Hotspots sind zwar öffentliche Internet-Zugänge, doch als Nutzer sollte man sich nicht darauf verlassen, dass sich der Betreiber für die erforderliche Sicherheit des WLAN-Netzes sorgt. Insbesondere bei den kostenfreien Hotspots, sollte Sie sich immer fragen, ob der Hotspot auch geschützt ist. Auf der sicheren Seite sind Sie, wenn Sie über Hotspots von T-Mobile ins Internet gehen. Diese finden Sie über den praktischen Hotspot-Finder.

Sicherheitsupdates und Antivirenschutz

Einer besonderen Gefahr sind Smartphone-Besitzer ausgeliefert, da sie laut Bundesamt für Sicherheit (BSI - Lagebericht zur IT-Sicherheit 4/2009) zunehmend ins Visier von Hackern geraten. Daher gehören regelmäßige Sicherheitsupdates und ein Antivirenschutz zum Muss.

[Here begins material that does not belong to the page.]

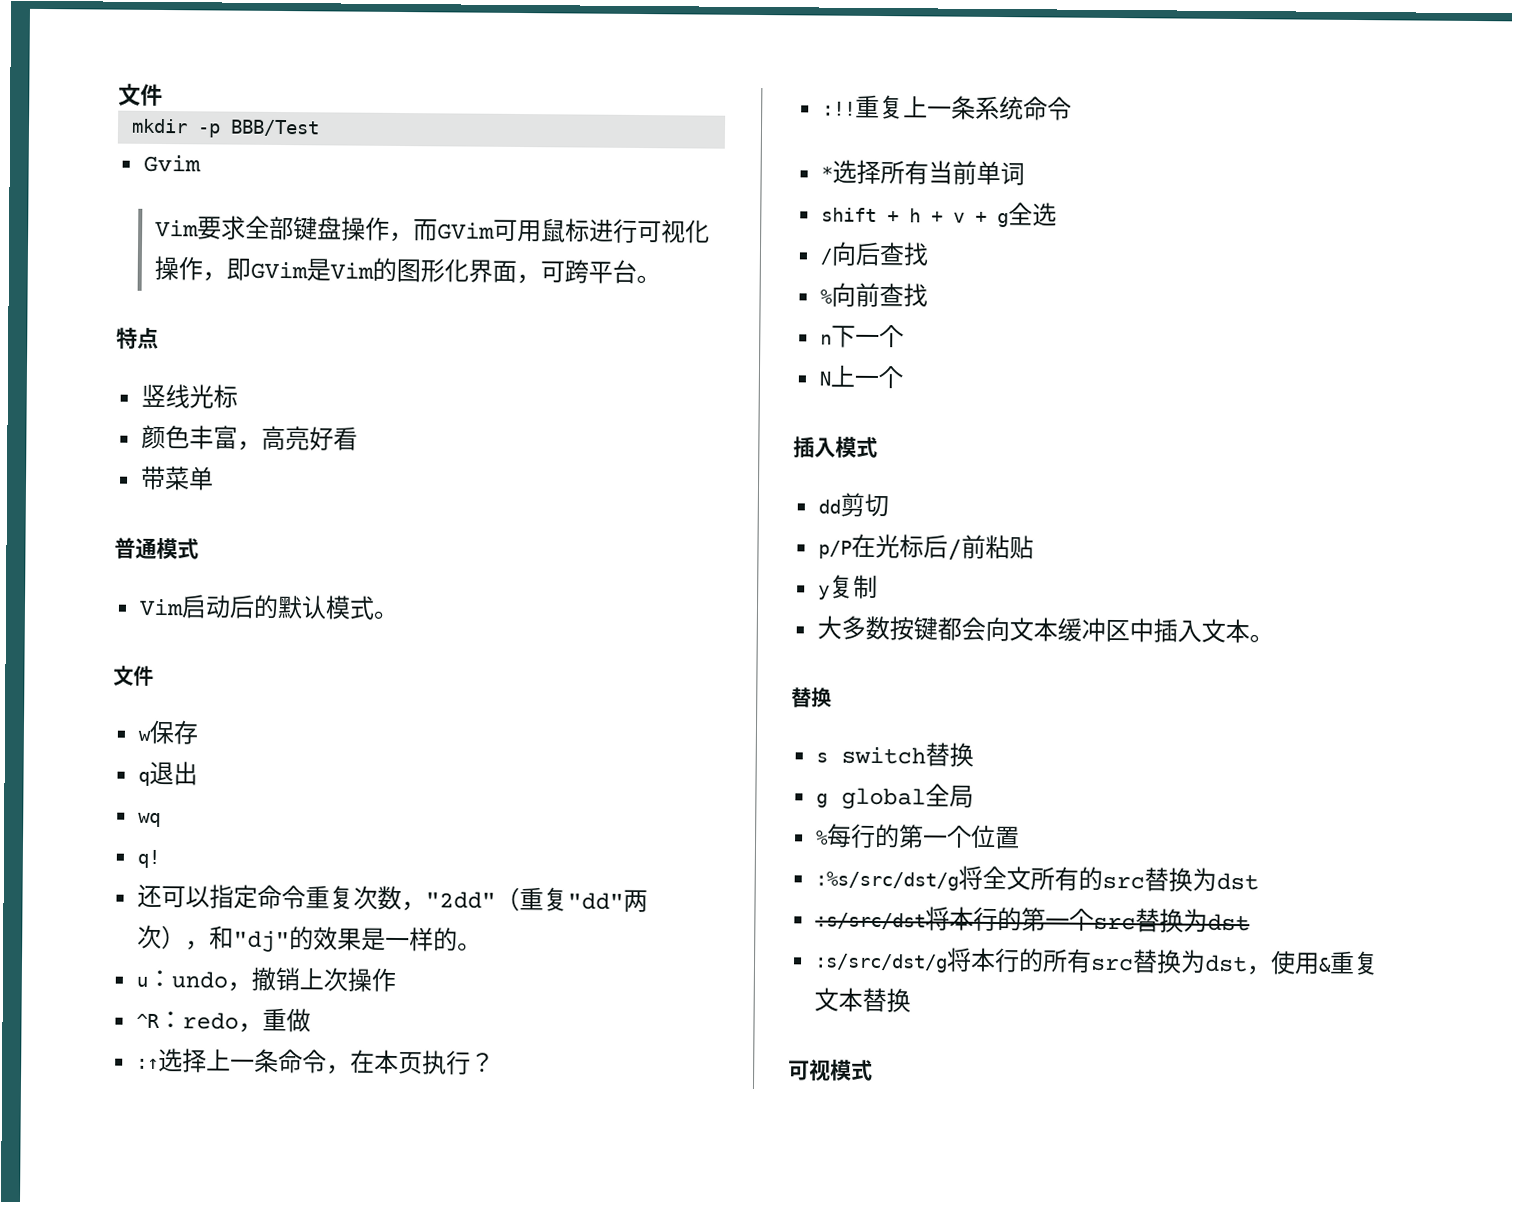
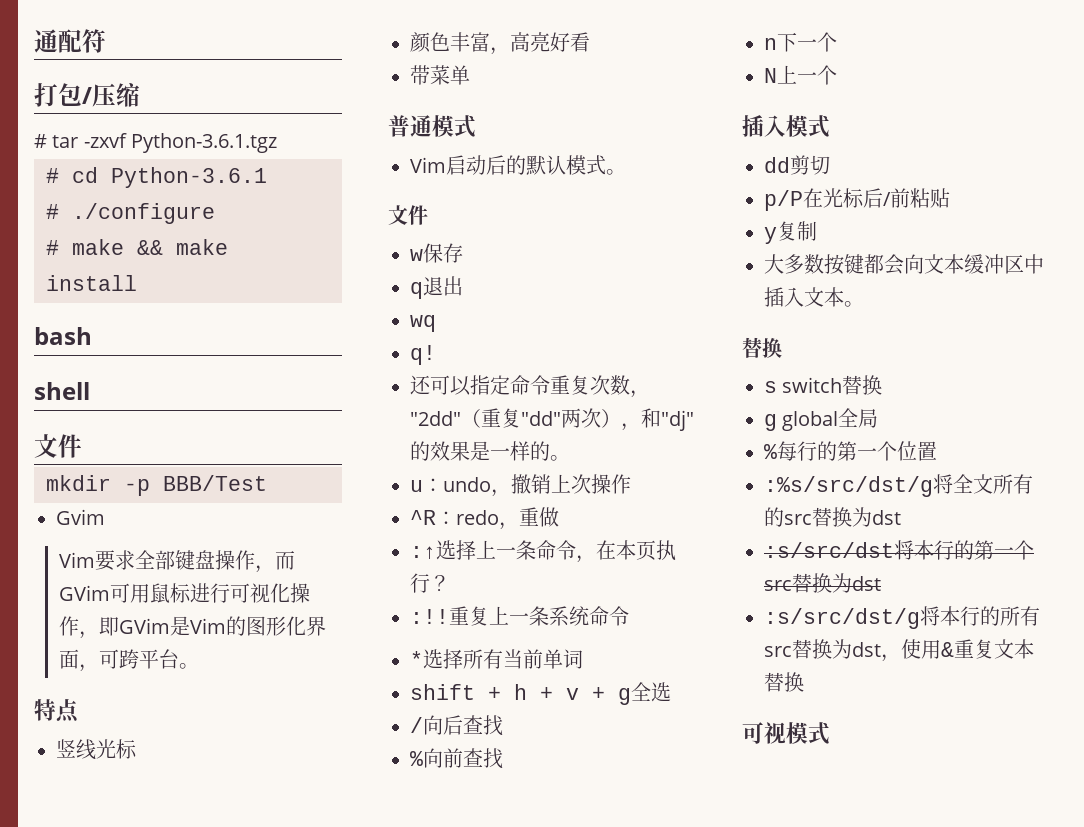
(118, 94) none -> [34,29,106,53] [34,83,140,107] [34,133,278,153] [46,167,267,188] [46,203,215,224] [46,239,228,255] [46,275,137,291] [34,327,92,345] [34,382,90,400] 通配符 // 打包/压缩 // # tar -zxvf Python-3.6.1.tgz // # cd Python-3.6.1 // # ./configure // # make && make install // bash // shell //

Ist mein Handy gehackt worden?

Doch selbst der beste Virenschutz und höchste Sicherheitsmaßnahmen im WLAN-Hotspot sind keine Garantie für absolute Sicherheit. Denn Hacker finden immer wieder neue Wege, um unbefugt an Mail-Adressen, Login-Informationen oder Passwörter zu kommen. Bei folgenden Handy-Aktionen sollten die Alarmglocken schrillen:

  • automatisches Ausschalten des Geräts
  • Dauerbeleuchtung (mit der Folge einer schnellen Akku-Entleerung)
  • Lautes Abspielen von Musik; Vibrationsalarm
  • Heimliche Rufnummernanwahl (mit der Gefahr, dass persönliche Informationen abgefragt oder Konten/Guthaben manipuliert werden)
  • Erstellung von Bewegungsprofilen (über Logdatei, SMS)
  • Versenden und Empfangen von SMS
  • Änderung der PIN; Sperrung der SIM-Karte
  • Sabotage des Geräts durch Überschreiben der Firmware

Alle Zugangsdaten ändern

Wer tatsächlich Opfer einer Hackerattacke geworden ist, setzt sich am besten mit seinem Mobilfunkanbieter in Verbindung. Oft hilft es aber auch schon, das Gerät auf die Werkseinstellungen zurücksetzen. Einziger Nachteil: Alle bislang gespeicherten Daten wie Telefonnummern oder Adressen werden dadurch gelöscht. Am besten man lässt es aber erst gar nicht soweit kommen. Eine einfache, aber wirkungsvolle Vorsichtsmaßnahme ist, Voreinstellungen – vor allem mitgelieferte Zugangsdaten – sofort zu ändern.